Já no caso de uma fábrica de bolsas, esses acessórios são produtos, pois são fabricados no empreendimento. E é para calcular o CPV que a ficha técnica foi criada. O CPV está diretamente ligado aos processos industriais, assim, além dos saldos de estoque, esse indicador utiliza como variáveis os custos de fabricação, de matéria-prima e de mão de obra.

Entenda os custos dos componentes do produto

O primeiro passo para definir a ficha técnica de um produto é saber quais são todos os custos que envolvem a sua produção. Como já vimos em outro artigo aqui do blog, existem vários tipos de custos que, por sua vez, são diferentes das despesas. Essas diferenças precisam ficar claras para que não haja confusão ao montar a ficha técnica e, por isso, vamos falar um pouco sobre elas.

 

Os custos são os gastos relacionados especificamente à produção do produto comercializado pela empresa. Assim, em uma fábrica que produz bolsas, por exemplo, os custos são a matéria-prima, como a fivela e o tecido, e os insumos, como a energia elétrica. Já as despesas são os gastos que não têm relação direta com a produção dessas bolsas como, por exemplo, o marketing e a contabilidade.

 

É claro que as despesas também incidem sobre o Orçamento do negócio, mas como a ficha técnica está relacionada especificamente ao produto, o que interessa para montá-la são os Custos.

Os erros mais comuns na criação da ficha técnica

 

Apesar de ser essencial para a gestão de custos da empresa, a ficha técnica não é um processo livre de erros. Há algumas falhas muito comuns quando a descrição técnica do produto é realizada. Vamos listar as principais aqui, para você ficar atento e não ter problemas.

1 – Não registrar matéria-prima ou insumo de baixo valor

Esquecer ou não inserir algum componente na tabela pelo seu baixo valor unitário, achando que ele não vai fazer diferença no custo final, é um erro grave que pode prejudicar toda a gestão de custos, já que até mesmo itens baratos, como o botão de uma bolsa, podem fazer a diferença para a análise de custo do produto.

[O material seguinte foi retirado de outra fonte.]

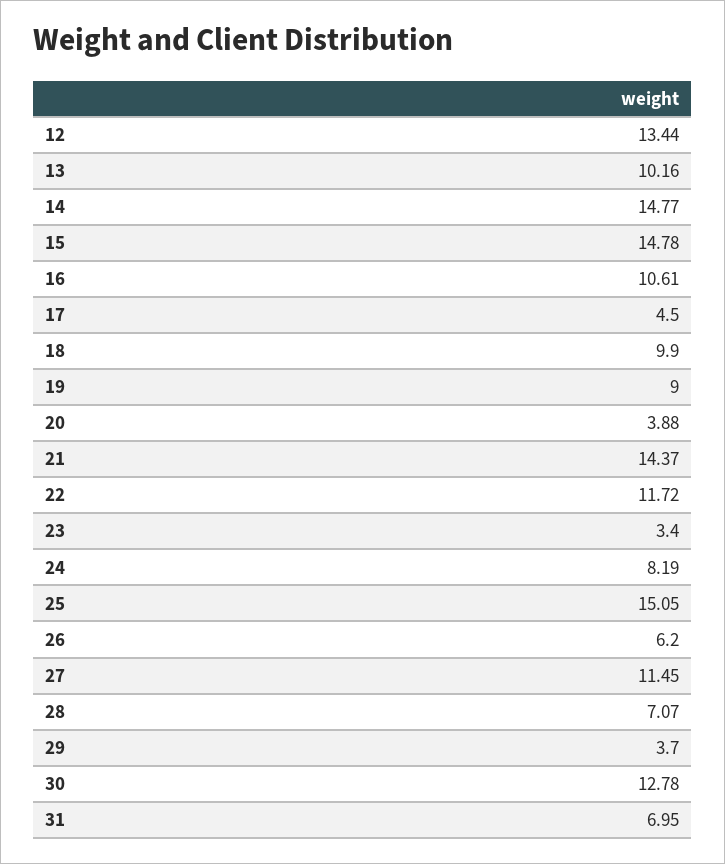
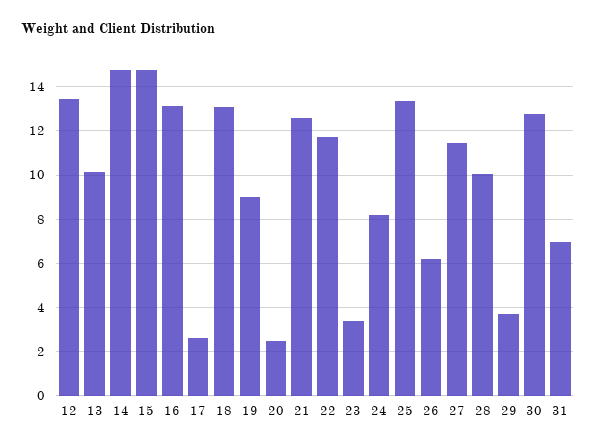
16: 10.61 -> 13
17: 4.5 -> 2.5
18: 9.9 -> 13
20: 3.88 -> 2.5
21: 14.37 -> 12.5
25: 15.05 -> 13.5
28: 7.07 -> 10

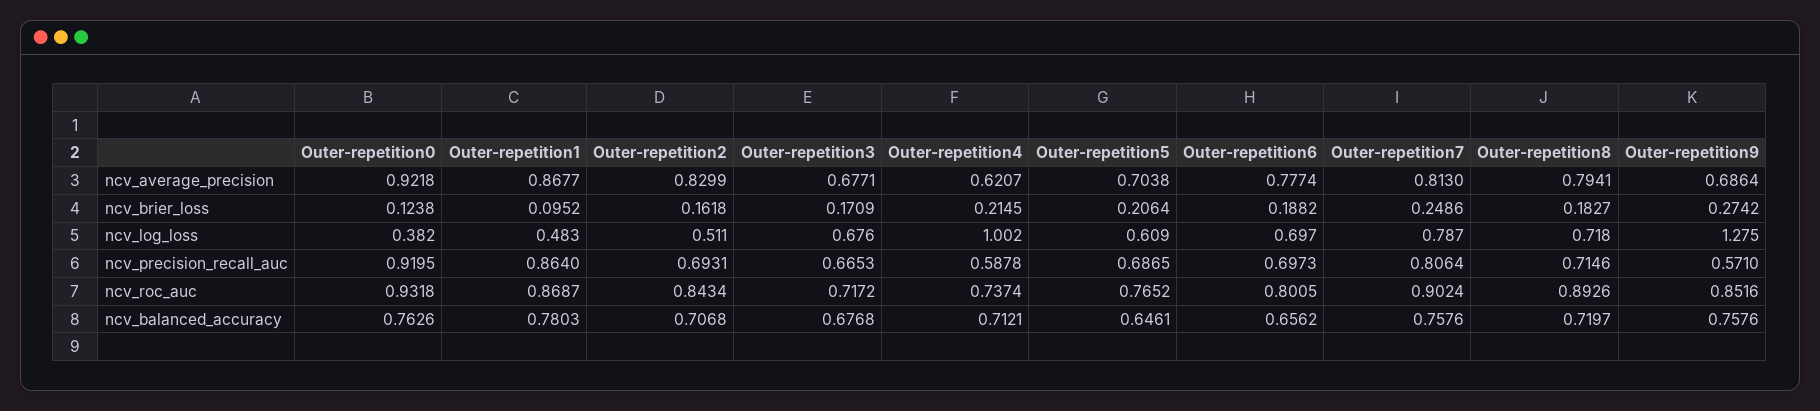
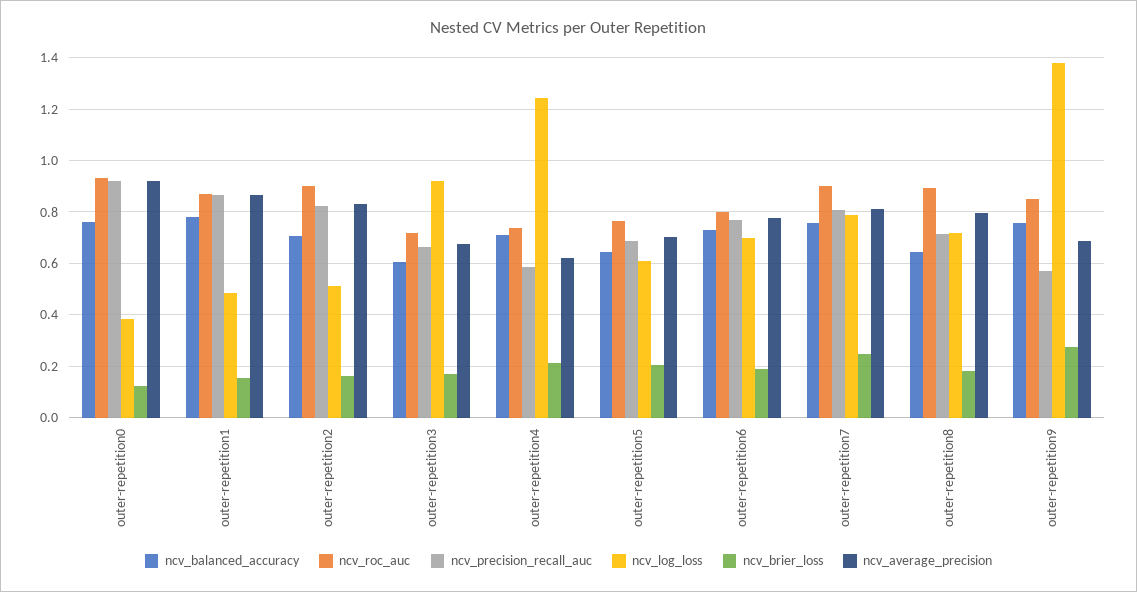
ncv_brier_loss, Outer-repetition1: 0.0952 -> 0.15
ncv_log_loss, Outer-repetition3: 0.676 -> 0.925
ncv_log_loss, Outer-repetition4: 1.002 -> 1.25
ncv_log_loss, Outer-repetition9: 1.275 -> 1.375
ncv_precision_recall_auc, Outer-repetition2: 0.6931 -> 0.825
ncv_precision_recall_auc, Outer-repetition6: 0.6973 -> 0.775
ncv_roc_auc, Outer-repetition2: 0.8434 -> 0.9
ncv_balanced_accuracy, Outer-repetition3: 0.6768 -> 0.6
ncv_balanced_accuracy, Outer-repetition6: 0.6562 -> 0.725
ncv_balanced_accuracy, Outer-repetition8: 0.7197 -> 0.65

2 – Anotar os preços errados

Não é incomum que ocorram erros relacionados aos preços de cada componente, especialmente se as fichas técnicas são feitas de forma manual e precisam ser reescritas diversas vezes. Por isso, dedique atenção especial para conferir se os valores cadastrados correspondem realmente aos valores pagos pelo material.

3 – Incluir o custo com mão de obra na ficha técnica

Outro erro comum é incluir os gastos com mão de obra na ficha técnica. Na ficha técnica não vai essa informação, no entanto, quando você analisa o custo final do seu produto, é obrigatório que você inclua esses valores, senão, sua empresa terá sérios prejuízos financeiros.

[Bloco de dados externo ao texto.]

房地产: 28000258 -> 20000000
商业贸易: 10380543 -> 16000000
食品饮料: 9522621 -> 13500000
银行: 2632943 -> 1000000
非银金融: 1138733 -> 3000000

Apenas relembrando que a mão de obra também tem subdivisões: trata-se da mão de obra direta (MOD) e mão de obra indireta (MOI). A mão de obra direta é aquela envolvida especificamente com a manufatura do produto. No caso da nossa fábrica de bolsas comentado lá no início do texto, ela é representada pelas costureiras. Já a mão de obra indireta é aquela que não tem relação direta com a fabricação do produto, como uma secretária ou um faxineiro.

Assim, depois de reunir todos esses valores é só somar com os custos da ficha técnica e, então, saber exatamente qual é o Custo do Produto Vendido.

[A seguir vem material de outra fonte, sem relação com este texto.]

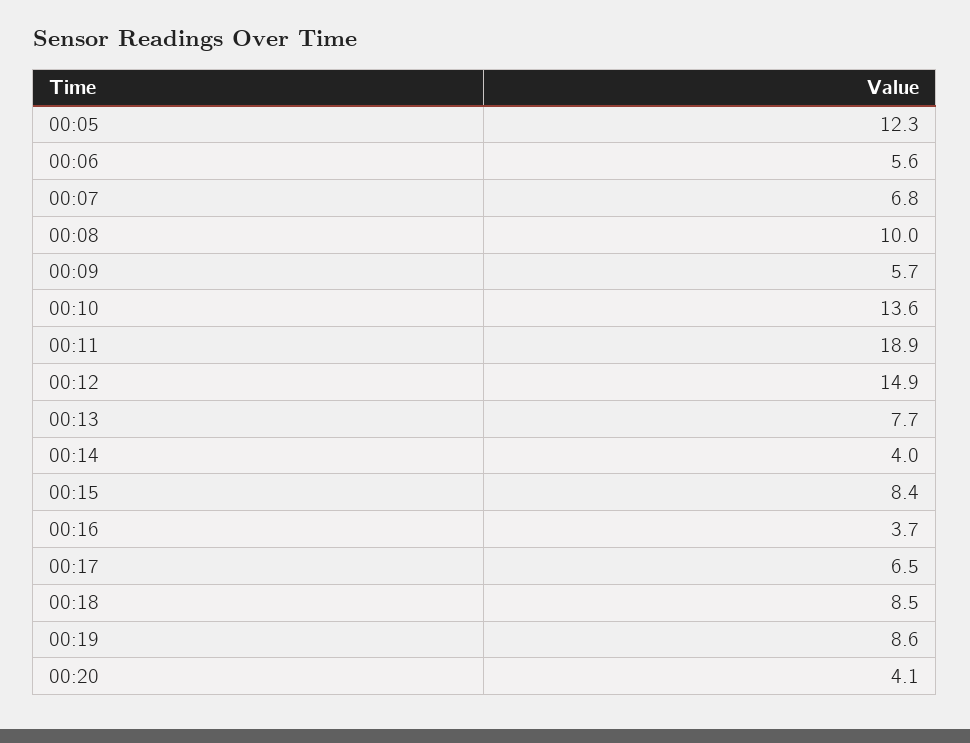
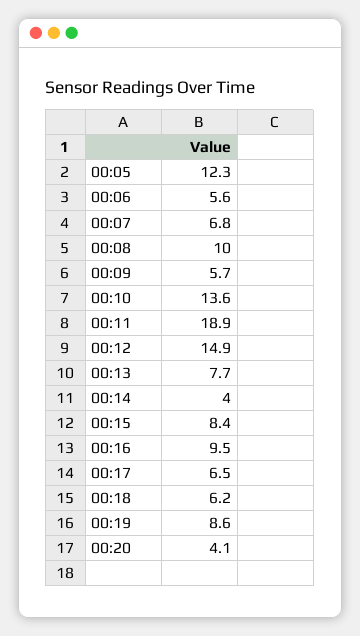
00:16: 3.7 -> 9.5
00:18: 8.5 -> 6.2

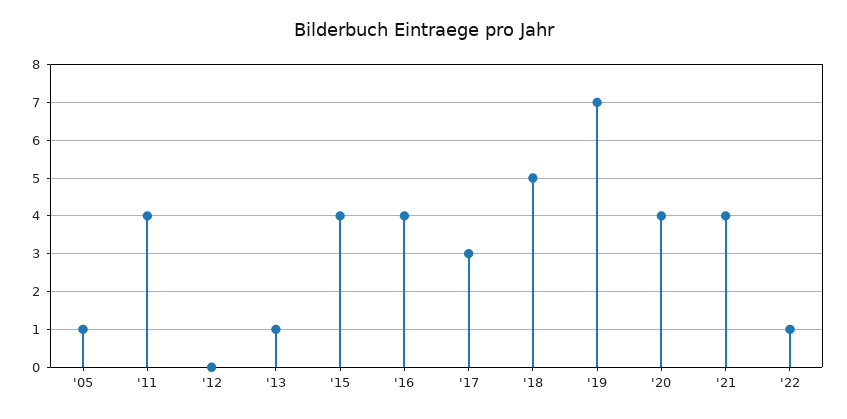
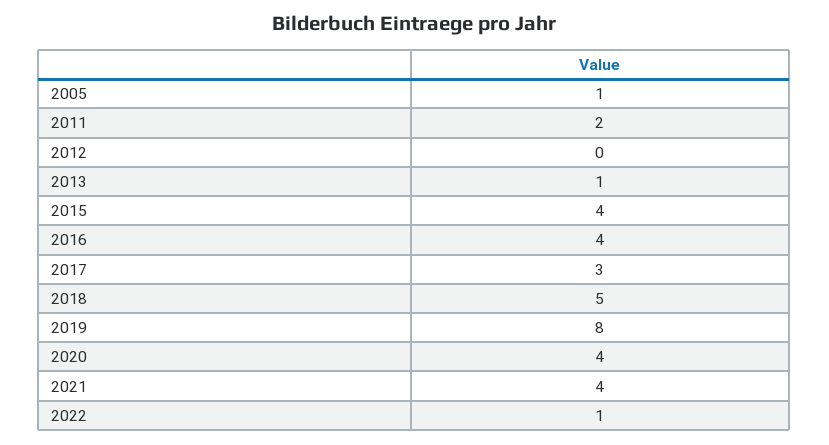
'11: 4 -> 2
'19: 7 -> 8

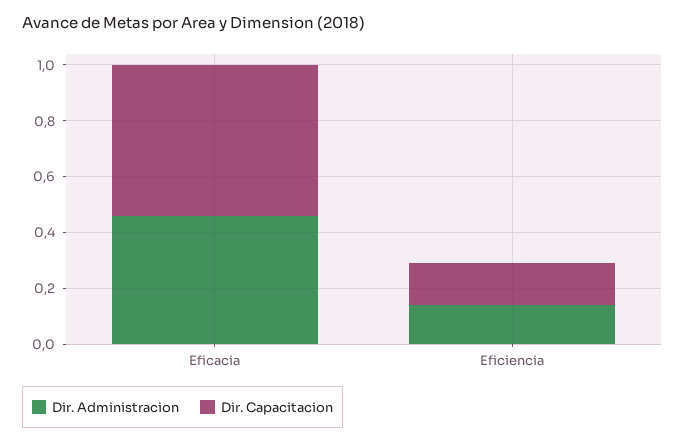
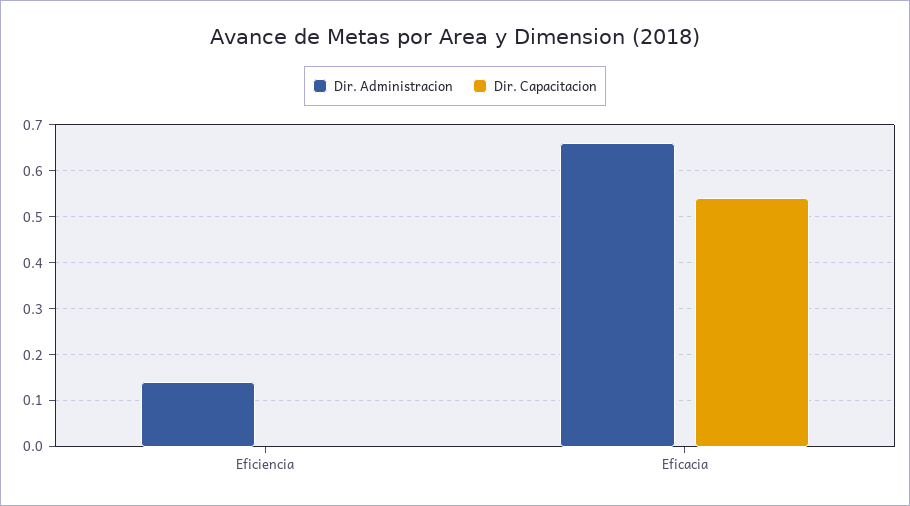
Dir. Administracion, Eficacia: 0.45 -> 0.65
Dir. Capacitacion, Eficiencia: 0.15 -> 0

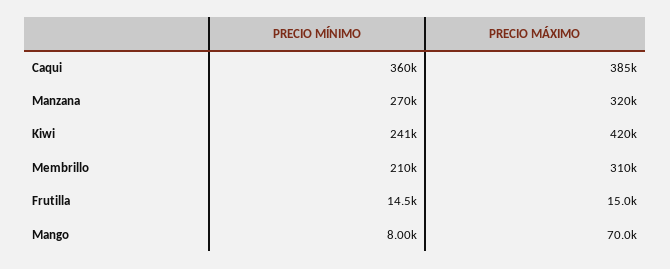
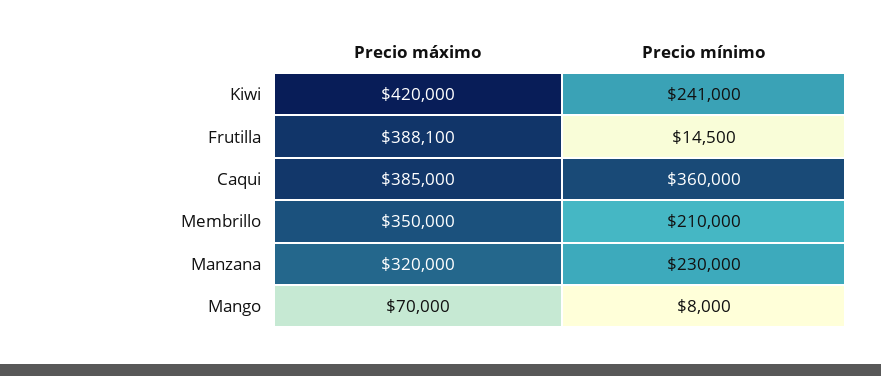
PRECIO MÍNIMO, Manzana: 270000 -> 230000
PRECIO MÁXIMO, Membrillo: 310000 -> 350000
PRECIO MÁXIMO, Frutilla: 15000 -> 388100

4 – Manter o mesmo produto com duas fichas-técnicas diferentes

Uma das maiores pegadinhas é quando a produção decide, por exemplo, trocar uma cor do produto final. Vejam bem, se isso alterar de alguma maneira a matéria-prima utilizada ou mesmo a quantidade de uma matéria-prima, esse produto não é mais igual ao produto anterior. Ele se  torna um outro produto de venda, com outra ficha-técnica e com outro Custo.

 

Conclusão:

Se na sua empresa esta atividade ainda não faz parte da rotina, é hora de ligar o sinal de alerta e começar a desenvolvê-la agora mesmo. Essa pode ser a virada que você está precisando para aumentar a lucratividade do seu negócio!